Но это лишь одна сторона дела.
* * *Вера Надеждовна:
— Я всегда поражаюсь! Они не знают? Сейчас все всё знают! Не могут совладать с собой? Трудно поверить. Эти женщины жалеют себя, вот что. Рожать хорошо, вот что они выучили, единственное, что выучили. Получают декретный отпуск, понятное дело, оплаченный. Возможность жить праздно, опять же пить. Знают, что при родах организм обновляется, некоторые хорошо переносят беременность. Словом, жалеют себя, не думая о ребенке — о том, каким он будет.
* * *Каким он будет — самое трагическое место в этой нелегкой проблеме. Пьющая женщина, как правило, рожает ребенка от пьющего и пьяного отца. Сама к тому же во хмелю.
Кто рождается?
Олигофрены. Дети с врожденными умственными недостатками. Дурачки.
Но даже если это обнесет, дай бог, что будет там, в будущем, когда, отнятые государством у пьянствующих матерей, их дети станут взрослыми? Что станет с их детьми? С детьми их детей?
Безответственность бывает разной. Есть безответственность, наказуемая самыми строгими статьями закона, — безответственность, ведущая к преступлению, безответственность, за которую лишают свободы.
Но нет безответственности страшнее, чем бездумность женщины, называющей себя матерью в пьяном, угарном чаду и в пьяном, угарном чаду избирающей это безмерно ответственное назначение.
Она не прихоть свою исполняет, не желание, нет.

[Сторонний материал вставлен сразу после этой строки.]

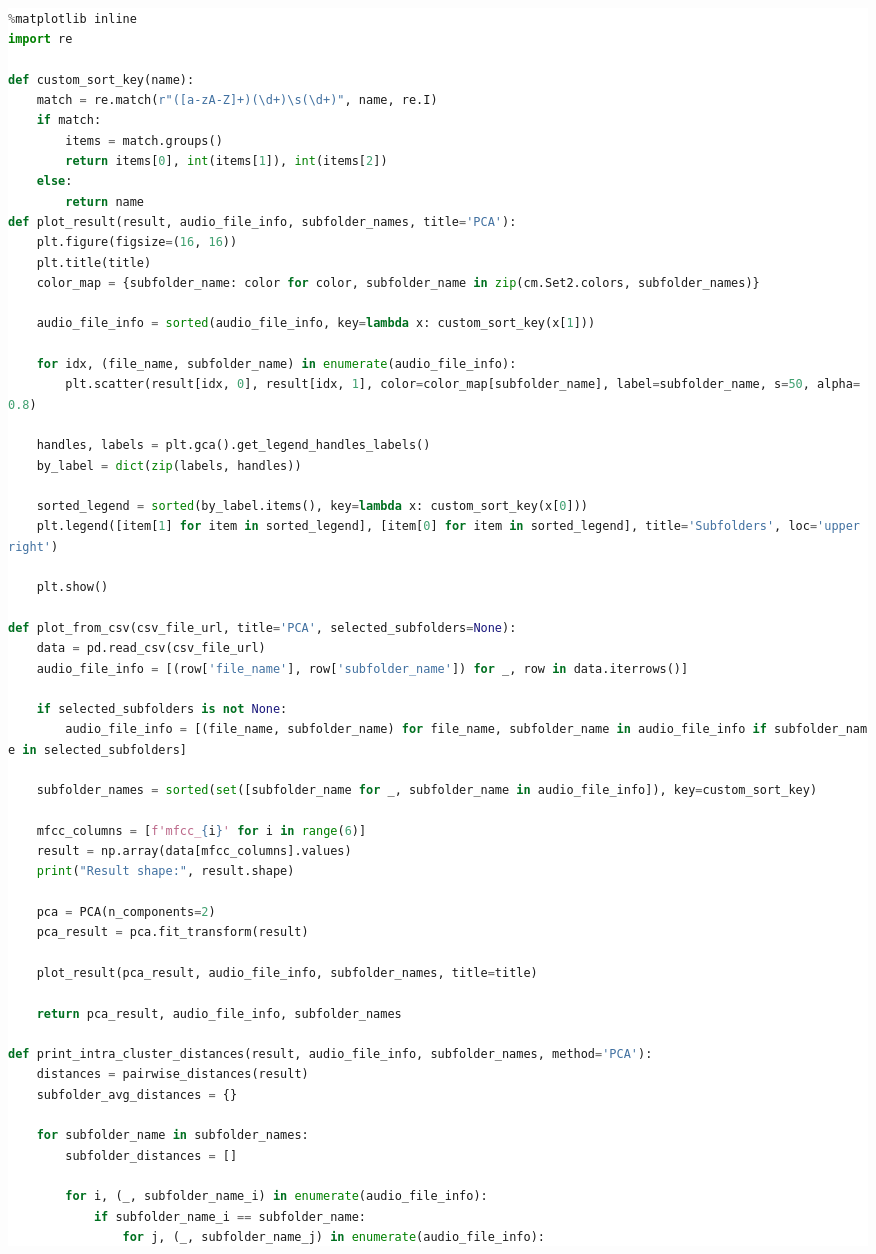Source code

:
 ```python tags=["hermeneutics", "narrative"]
%matplotlib inline
import re

def custom_sort_key(name):
    match = re.match(r"([a-zA-Z]+)(\d+)\s(\d+)", name, re.I)
    if match:
        items = match.groups()
        return items[0], int(items[1]), int(items[2])
    else:
        return name
def plot_result(result, audio_file_info, subfolder_names, title='PCA'):
    plt.figure(figsize=(16, 16))
    plt.title(title)
    color_map = {subfolder_name: color for color, subfolder_name in zip(cm.Set2.colors, subfolder_names)}

    audio_file_info = sorted(audio_file_info, key=lambda x: custom_sort_key(x[1]))

    for idx, (file_name, subfolder_name) in enumerate(audio_file_info):
        plt.scatter(result[idx, 0], result[idx, 1], color=color_map[subfolder_name], label=subfolder_name, s=50, alpha=0.8)

    handles, labels = plt.gca().get_legend_handles_labels()
    by_label = dict(zip(labels, handles))

    sorted_legend = sorted(by_label.items(), key=lambda x: custom_sort_key(x[0]))
    plt.legend([item[1] for item in sorted_legend], [item[0] for item in sorted_legend], title='Subfolders', loc='upper right')

    plt.show()

def plot_from_csv(csv_file_url, title='PCA', selected_subfolders=None):
    data = pd.read_csv(csv_file_url)
    audio_file_info = [(row['file_name'], row['subfolder_name']) for _, row in data.iterrows()]

    if selected_subfolders is not None:
        audio_file_info = [(file_name, subfolder_name) for file_name, subfolder_name in audio_file_info if subfolder_name in selected_subfolders]

    subfolder_names = sorted(set([subfolder_name for _, subfolder_name in audio_file_info]), key=custom_sort_key)

    mfcc_columns = [f'mfcc_{i}' for i in range(6)]
    result = np.array(data[mfcc_columns].values)
    print("Result shape:", result.shape)

    pca = PCA(n_components=2)
    pca_result = pca.fit_transform(result)

    plot_result(pca_result, audio_file_info, subfolder_names, title=title)

    return pca_result, audio_file_info, subfolder_names

def print_intra_cluster_distances(result, audio_file_info, subfolder_names, method='PCA'):
    distances = pairwise_distances(result)
    subfolder_avg_distances = {}

    for subfolder_name in subfolder_names:
        subfolder_distances = []

        for i, (_, subfolder_name_i) in enumerate(audio_file_info):
            if subfolder_name_i == subfolder_name:
                for j, (_, subfolder_name_j) in enumerate(audio_file_info):
```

Она стреляет из бесчеловечного дальнобойного орудия — стреляет в будущее и, кто знает, может, даже в вечность, чтобы и по вечности этой бродили страшные, трясущие головой, с вылезшими, бессмысленными глазами, тупыми, тяжелыми подбородками и узкими лбами ее выродившиеся прапраправнуки…

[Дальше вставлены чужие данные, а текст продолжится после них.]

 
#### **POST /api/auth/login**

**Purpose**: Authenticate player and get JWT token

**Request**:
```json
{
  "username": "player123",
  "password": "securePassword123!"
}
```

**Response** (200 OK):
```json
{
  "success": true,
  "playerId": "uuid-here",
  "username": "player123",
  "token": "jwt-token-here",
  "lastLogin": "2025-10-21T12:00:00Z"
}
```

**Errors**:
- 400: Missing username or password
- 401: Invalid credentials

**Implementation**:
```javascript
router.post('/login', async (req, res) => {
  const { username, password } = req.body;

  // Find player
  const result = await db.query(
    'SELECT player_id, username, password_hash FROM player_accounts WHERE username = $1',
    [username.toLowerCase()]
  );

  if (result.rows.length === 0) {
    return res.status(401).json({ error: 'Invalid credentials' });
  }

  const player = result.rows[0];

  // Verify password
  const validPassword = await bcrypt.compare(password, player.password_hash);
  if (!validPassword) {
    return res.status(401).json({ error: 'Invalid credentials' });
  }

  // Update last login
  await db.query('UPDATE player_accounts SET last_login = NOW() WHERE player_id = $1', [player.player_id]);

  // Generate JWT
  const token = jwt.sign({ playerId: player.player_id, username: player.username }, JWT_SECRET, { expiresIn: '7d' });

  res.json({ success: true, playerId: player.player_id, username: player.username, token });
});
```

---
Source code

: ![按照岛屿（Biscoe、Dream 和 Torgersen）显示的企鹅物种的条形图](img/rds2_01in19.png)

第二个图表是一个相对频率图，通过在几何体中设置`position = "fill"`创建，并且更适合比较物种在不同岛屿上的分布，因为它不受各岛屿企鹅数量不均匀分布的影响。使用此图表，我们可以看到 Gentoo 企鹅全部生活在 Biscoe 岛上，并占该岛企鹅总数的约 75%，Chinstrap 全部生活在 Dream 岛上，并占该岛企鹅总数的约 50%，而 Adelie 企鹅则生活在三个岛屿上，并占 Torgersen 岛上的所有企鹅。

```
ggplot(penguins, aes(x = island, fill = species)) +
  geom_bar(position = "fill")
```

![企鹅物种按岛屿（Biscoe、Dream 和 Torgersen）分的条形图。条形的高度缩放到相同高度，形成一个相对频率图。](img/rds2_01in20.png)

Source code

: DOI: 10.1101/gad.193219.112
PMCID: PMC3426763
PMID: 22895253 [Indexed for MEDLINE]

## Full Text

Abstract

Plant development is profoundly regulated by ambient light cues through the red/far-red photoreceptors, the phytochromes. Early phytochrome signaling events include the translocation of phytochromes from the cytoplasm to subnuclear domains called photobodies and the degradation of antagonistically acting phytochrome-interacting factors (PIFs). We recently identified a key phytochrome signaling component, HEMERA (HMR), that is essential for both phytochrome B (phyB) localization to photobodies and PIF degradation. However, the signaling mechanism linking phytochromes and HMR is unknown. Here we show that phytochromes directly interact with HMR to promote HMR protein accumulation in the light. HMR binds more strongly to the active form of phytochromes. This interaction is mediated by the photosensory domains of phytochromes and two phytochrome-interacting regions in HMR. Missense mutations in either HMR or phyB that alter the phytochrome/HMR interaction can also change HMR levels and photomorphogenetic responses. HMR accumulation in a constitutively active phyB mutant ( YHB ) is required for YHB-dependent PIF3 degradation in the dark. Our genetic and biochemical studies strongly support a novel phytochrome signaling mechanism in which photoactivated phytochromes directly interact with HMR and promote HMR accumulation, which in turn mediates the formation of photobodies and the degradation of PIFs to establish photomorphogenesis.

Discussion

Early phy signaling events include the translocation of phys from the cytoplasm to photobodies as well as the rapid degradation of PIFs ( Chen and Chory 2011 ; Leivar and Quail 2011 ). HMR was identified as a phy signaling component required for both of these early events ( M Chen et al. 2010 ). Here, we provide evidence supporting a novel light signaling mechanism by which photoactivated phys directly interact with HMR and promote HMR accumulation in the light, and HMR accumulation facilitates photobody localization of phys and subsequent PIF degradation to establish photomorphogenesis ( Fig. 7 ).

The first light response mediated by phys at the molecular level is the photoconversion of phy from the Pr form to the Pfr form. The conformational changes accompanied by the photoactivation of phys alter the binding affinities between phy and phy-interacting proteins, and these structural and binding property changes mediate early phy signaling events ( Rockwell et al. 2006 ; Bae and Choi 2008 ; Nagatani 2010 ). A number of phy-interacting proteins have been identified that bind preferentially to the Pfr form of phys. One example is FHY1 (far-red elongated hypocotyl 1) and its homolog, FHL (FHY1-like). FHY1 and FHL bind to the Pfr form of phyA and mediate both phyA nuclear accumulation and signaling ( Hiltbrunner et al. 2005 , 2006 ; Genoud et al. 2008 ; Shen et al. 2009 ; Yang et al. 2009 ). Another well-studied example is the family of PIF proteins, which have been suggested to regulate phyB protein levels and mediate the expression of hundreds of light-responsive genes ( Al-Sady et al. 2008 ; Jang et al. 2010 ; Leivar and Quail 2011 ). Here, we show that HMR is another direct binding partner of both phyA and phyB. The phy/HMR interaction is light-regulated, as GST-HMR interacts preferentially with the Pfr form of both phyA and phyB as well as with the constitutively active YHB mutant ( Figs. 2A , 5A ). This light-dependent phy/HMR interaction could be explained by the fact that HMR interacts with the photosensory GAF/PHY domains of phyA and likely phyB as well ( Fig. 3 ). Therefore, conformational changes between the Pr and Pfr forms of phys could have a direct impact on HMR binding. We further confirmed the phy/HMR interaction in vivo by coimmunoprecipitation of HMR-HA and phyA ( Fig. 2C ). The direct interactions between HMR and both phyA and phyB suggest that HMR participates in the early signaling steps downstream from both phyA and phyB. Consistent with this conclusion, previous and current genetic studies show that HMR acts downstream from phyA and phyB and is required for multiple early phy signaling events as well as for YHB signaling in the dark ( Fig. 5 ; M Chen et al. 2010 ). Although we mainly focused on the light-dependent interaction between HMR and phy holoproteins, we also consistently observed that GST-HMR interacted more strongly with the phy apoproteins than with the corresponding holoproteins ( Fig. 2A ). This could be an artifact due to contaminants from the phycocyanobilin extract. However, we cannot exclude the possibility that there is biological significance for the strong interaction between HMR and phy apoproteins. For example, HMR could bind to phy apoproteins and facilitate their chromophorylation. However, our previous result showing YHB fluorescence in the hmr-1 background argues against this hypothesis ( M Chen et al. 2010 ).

Залп этот долог, протяжен, веерообразен: вливаясь в другие, не зараженные водкой, крови, он коверкает судьбы ни в чем не повинных, никакой беды не ждущих людей.
Это не слова, не лозунги, не способ устрашения слабонервных.
Десять-пятнадцать процентов детей из Дома ребенка, где работает моя Вера Надеждовна, увозят потом в специальные детские дома для умственно отсталых.
А какие тяжелые остальные ребятишки!
Вера Надеждовна обучает медицинский персонал и нянечек, как работать с малышней — как учить их гулить, ползать, лепетать, дальше — ходить и говорить. Потом она проверяет состояние детей, уровень их, если хотите, подготовленности, уровень развития. Хоть она и не врач, а лишь педагог — врачи констатируют это само собой, в особых, на каждого ребенка, делах, — не заметить отставание развития невозможно: в шесть месяцев дети лежат пластом, хотя при нормальном развитии в семь-восемь должны уже сидеть. В три года, к «окончанию» Дома ребенка, многие из них не способны даже произнести связное предложение.